PS: Its 400€ less then my Evo X:chuckle:


----------



## Zed Ed (Oct 24, 2007)

I'll pay about GBP 1000.

low risk driver, high risk London address


----------



## ANDYR35 (Sep 1, 2008)

£780


----------



## borat52 (Jan 29, 2006)

£950, low risk driver/area, full no claims.


----------



## EvolutionVI (Sep 6, 2005)

i think its an absolute bargain.....what does a GT3 or 997Turbo cost in UK,just to compare it

I had a quote for a turbo around 3000€ a year....i can buy a lot of tyres for that money


----------



## Zed Ed (Oct 24, 2007)

for me it will be around 40% cheaper to insure than top spec 911 or Evo.

the GTR is about double the cost of my 350z to insure, and about 30% more than my WRX.


----------



## peterpeter (Feb 24, 2008)

Im paying £1100 but with unlimited track day cover.

A Manning.


----------



## speedyK (Mar 4, 2009)

peterpeter said:


> Im paying £1100 but with unlimited track day cover.


You UK residents are soooooo lucky with track cover.

Just fyo, I have a clean licence and am a _very_ good customer (both business and private) with the best insurer here. Adding track cover to your annual policy is not possible – but you can do it on a per day basis.

Per *DAY* I have to pay to pay (if I bother)... wait for it...














5000 Swiss francs (current exchange rate £2978.32),

so, if I went on track every day in a year I would pay...

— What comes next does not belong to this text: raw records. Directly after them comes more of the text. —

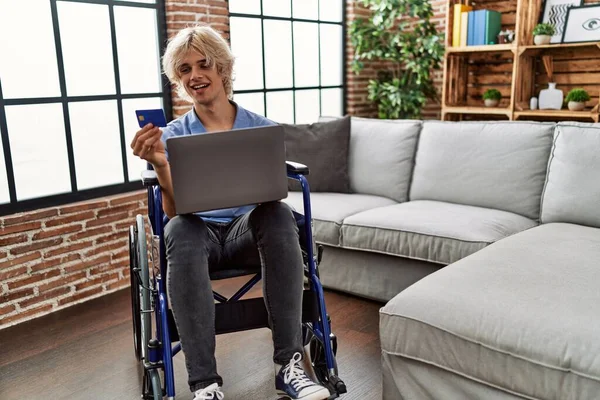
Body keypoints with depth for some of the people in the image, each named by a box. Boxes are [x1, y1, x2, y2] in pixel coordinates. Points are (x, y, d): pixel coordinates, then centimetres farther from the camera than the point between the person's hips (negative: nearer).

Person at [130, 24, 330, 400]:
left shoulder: (260, 127, 5)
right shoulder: (173, 136, 4)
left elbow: (275, 194, 3)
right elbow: (174, 211, -6)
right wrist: (161, 166, -24)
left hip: (248, 228, 1)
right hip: (200, 232, 0)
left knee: (279, 214, -33)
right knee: (179, 230, -36)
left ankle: (289, 364, -29)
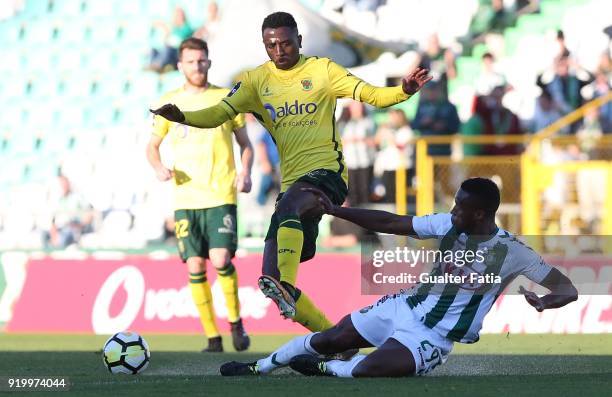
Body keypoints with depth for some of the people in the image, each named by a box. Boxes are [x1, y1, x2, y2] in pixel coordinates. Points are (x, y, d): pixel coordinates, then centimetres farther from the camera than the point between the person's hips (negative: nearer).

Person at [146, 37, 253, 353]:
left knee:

well, I let you work it out 

Currently NOT tracking my Exige and saving my pennies!


----------



## Eric Laybourne (Apr 27, 2009)

I pay £735 , maximum no claims , tracker required...bizarely this was with my wife on the insurance - me on my own was another £60 or so....privilege insurance ( dont believe flux insurance flyers with gtroc literature - I have my suzuki gsxr 1000 insured with flux and was hoping for a really competitive quote with them for my gtr on the back of this - they refused cover - it pays to shop around , my other quotes were £920 and £1106...)


----------



## Matze (Jun 3, 2009)

I'll have to pay about 4000 Euro.
High risk driver/to much HP


----------